Niki Marty

Personal information
- Full name: Niki Marty
- Nationality: Switzerland
- Born: 13 October 1973 (age 52) Zürich, Switzerland
- Height: 1.78 m (5 ft 10 in)
- Weight: 85 kg (187 lb)

Sport
- Sport: Shooting
- Event: 25 m rapid fire pistol (RFP)
- Club: Schützengesellschaft Küsnacht
- Coached by: Krzysztof Kucharczyk

Medal record
Men's shooting
Representing Switzerland
World Championships
| Bronze medal – third place | 2002 Lahti | RFP |

= Niki Marty =

Swiss sports shooter (born 1973)

Niki Marty (born 13 October 1973 in Zürich) is a Swiss sport shooter. He won a bronze medal in rapid fire pistol shooting at the 2002 ISSF World Championships in Lahti, Finland, and was selected to compete for Switzerland at the 2004 Summer Olympics, finishing in twelfth place. Marty trains under Polish-born head coach and four-time Olympian Krzysztof Kucharczyk for the national team at Küsnacht Shooting Range (Schützengesellschaft Küsnacht) in his native Zürich.
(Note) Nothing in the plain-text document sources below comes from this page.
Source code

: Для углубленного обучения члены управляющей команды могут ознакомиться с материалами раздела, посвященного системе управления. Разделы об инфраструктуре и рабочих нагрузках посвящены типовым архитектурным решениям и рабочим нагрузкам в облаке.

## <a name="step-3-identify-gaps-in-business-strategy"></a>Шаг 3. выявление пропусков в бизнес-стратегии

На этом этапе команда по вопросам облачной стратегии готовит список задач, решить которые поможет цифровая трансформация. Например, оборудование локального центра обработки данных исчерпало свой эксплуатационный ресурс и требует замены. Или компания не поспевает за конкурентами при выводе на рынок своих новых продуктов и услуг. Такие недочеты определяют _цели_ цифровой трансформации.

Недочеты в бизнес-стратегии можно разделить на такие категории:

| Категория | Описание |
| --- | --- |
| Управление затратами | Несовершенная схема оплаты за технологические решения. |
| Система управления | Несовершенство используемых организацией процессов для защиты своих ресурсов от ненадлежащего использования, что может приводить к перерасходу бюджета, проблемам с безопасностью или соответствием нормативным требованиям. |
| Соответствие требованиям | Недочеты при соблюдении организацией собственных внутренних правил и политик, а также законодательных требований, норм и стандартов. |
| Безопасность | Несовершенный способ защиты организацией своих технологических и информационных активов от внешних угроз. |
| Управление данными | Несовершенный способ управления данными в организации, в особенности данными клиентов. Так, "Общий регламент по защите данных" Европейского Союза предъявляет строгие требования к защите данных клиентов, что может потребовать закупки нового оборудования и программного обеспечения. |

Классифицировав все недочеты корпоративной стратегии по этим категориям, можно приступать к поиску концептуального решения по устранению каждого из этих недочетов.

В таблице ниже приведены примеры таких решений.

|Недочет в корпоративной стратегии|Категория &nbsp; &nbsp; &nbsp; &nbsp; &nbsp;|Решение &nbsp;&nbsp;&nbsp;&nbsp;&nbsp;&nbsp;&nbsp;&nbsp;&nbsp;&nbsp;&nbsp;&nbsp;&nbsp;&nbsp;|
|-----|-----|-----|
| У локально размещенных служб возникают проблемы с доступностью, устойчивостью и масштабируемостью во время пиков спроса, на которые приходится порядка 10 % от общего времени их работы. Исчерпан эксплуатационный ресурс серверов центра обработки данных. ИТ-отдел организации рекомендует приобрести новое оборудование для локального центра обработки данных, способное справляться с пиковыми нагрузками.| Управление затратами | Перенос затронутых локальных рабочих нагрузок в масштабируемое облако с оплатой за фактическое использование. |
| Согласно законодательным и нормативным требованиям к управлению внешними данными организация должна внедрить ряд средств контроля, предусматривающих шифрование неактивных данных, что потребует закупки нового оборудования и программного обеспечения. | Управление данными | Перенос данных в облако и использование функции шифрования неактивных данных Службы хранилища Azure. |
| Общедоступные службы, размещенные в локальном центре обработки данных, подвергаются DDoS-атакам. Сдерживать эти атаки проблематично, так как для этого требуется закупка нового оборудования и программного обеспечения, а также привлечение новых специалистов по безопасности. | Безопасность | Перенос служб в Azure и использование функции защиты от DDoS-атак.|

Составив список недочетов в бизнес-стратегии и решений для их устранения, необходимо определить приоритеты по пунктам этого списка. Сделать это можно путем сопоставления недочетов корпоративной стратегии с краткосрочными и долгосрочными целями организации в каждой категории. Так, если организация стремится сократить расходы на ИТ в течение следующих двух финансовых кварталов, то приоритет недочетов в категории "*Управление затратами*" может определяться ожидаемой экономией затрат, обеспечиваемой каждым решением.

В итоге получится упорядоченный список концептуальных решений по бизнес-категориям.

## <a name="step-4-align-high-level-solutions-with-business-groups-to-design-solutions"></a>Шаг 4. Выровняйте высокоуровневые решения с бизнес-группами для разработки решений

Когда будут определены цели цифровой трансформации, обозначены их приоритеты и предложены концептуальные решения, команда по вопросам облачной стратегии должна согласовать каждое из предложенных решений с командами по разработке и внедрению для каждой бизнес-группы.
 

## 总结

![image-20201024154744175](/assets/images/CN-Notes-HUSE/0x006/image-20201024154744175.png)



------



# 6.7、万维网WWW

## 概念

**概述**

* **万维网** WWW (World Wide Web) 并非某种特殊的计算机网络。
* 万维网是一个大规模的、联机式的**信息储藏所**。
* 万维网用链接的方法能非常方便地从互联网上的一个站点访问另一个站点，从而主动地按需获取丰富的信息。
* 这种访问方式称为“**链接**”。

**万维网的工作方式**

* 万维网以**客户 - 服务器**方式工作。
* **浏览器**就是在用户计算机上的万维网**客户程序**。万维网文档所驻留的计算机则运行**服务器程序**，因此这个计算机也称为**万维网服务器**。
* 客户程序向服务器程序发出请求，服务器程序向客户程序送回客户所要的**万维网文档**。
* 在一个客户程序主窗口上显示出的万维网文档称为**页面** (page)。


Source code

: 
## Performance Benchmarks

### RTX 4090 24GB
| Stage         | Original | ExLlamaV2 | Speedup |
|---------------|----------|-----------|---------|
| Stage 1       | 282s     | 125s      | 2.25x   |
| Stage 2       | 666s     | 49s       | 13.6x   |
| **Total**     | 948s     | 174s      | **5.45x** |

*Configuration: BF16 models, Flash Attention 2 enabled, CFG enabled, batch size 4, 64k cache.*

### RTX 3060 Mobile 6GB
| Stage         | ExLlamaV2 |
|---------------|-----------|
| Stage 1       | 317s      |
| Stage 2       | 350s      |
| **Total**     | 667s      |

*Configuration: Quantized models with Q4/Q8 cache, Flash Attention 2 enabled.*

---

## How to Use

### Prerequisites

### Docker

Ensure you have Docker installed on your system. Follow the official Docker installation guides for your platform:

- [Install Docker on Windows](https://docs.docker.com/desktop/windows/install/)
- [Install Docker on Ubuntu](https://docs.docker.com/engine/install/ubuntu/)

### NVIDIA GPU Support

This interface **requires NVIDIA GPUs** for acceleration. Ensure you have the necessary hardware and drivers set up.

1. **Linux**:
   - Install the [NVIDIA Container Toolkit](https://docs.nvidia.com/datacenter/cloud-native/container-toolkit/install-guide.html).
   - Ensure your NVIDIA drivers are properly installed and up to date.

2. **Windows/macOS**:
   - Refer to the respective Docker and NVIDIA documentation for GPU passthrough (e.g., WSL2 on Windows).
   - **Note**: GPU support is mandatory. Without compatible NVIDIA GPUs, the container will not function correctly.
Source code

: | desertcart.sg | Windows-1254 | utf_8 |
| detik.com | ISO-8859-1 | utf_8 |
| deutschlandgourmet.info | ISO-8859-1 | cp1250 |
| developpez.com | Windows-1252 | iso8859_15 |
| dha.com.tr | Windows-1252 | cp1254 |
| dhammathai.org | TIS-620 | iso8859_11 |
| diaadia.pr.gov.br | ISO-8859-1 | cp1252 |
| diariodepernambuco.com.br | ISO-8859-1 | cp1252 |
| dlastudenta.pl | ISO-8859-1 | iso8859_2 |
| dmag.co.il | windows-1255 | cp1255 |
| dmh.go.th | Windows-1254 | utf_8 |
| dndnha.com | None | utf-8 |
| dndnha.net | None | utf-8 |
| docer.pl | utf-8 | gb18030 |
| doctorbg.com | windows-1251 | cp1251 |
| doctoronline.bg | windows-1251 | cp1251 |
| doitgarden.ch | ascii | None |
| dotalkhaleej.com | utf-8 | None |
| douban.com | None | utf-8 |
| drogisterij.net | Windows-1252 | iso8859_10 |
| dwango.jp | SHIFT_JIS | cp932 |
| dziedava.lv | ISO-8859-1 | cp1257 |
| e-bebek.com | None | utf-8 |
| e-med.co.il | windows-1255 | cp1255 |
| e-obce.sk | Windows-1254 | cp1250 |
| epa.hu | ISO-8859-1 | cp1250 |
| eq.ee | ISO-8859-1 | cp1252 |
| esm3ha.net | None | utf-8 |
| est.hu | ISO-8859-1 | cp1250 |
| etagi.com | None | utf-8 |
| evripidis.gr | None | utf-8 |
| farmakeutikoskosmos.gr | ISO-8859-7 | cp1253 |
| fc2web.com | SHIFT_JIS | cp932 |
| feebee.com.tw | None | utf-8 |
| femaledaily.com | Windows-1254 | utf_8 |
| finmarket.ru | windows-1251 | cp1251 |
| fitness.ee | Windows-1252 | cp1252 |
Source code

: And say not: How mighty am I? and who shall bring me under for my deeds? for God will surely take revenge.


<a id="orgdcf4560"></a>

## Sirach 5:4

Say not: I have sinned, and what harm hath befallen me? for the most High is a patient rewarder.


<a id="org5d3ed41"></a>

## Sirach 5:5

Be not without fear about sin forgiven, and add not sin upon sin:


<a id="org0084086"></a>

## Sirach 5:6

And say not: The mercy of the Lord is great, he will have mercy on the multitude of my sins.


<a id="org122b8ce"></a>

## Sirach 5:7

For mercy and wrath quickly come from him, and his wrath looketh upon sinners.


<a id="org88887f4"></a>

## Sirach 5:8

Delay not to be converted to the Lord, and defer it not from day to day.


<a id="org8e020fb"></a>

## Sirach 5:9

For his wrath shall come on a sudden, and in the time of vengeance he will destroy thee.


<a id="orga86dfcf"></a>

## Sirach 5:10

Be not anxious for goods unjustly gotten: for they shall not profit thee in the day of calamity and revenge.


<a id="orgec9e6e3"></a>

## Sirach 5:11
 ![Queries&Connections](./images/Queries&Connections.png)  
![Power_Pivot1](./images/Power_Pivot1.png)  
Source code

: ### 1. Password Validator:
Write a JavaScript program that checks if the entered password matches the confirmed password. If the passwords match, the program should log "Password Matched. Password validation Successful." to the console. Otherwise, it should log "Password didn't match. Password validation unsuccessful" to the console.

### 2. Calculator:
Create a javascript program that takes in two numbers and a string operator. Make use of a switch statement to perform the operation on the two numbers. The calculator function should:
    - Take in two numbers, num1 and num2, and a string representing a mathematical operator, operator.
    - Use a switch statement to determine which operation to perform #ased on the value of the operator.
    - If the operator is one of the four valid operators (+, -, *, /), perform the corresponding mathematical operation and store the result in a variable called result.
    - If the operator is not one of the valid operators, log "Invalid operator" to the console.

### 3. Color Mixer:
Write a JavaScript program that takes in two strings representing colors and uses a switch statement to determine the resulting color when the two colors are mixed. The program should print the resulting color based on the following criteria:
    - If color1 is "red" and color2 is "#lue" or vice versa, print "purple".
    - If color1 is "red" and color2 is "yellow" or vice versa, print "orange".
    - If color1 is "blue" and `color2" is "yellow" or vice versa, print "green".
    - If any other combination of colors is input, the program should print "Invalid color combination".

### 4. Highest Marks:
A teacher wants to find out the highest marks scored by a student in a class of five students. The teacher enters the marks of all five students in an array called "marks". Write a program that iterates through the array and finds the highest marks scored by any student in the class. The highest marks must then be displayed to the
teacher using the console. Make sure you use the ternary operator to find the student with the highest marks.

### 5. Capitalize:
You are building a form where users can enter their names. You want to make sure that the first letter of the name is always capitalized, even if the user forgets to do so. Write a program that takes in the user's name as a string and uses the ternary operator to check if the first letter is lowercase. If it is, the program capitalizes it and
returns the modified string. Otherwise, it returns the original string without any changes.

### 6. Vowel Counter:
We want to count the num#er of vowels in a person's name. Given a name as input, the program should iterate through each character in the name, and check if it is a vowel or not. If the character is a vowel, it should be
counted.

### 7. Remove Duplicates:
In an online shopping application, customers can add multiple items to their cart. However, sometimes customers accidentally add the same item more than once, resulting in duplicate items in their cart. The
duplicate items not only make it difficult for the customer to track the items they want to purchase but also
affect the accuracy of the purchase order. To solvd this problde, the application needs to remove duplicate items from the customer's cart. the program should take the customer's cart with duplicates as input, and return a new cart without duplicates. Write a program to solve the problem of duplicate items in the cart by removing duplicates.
Marty first came to prominence on the global scene at the 2002 ISSF World Championships in Lahti, Finland, where he claimed the bronze medal in rapid fire pistol shooting with 688.3, falling behind the German duo Marco Spangenberg and 1996 Olympic champion Ralf Schumann by a two-point gap.

At the 2004 Summer Olympics in Athens, Marty qualified for the Swiss squad in the men's 25 m rapid fire pistol. He had registered a minimum qualifying score of 588 to gain an Olympic quota place for Switzerland, following his third-place finish at the Worlds two years earlier. Marty fired a total score of 577 points to force a two-way tie with Hungary's four-time Olympian Lajos Pálinkás for twelfth place in the qualifying round, failing to advance to the final.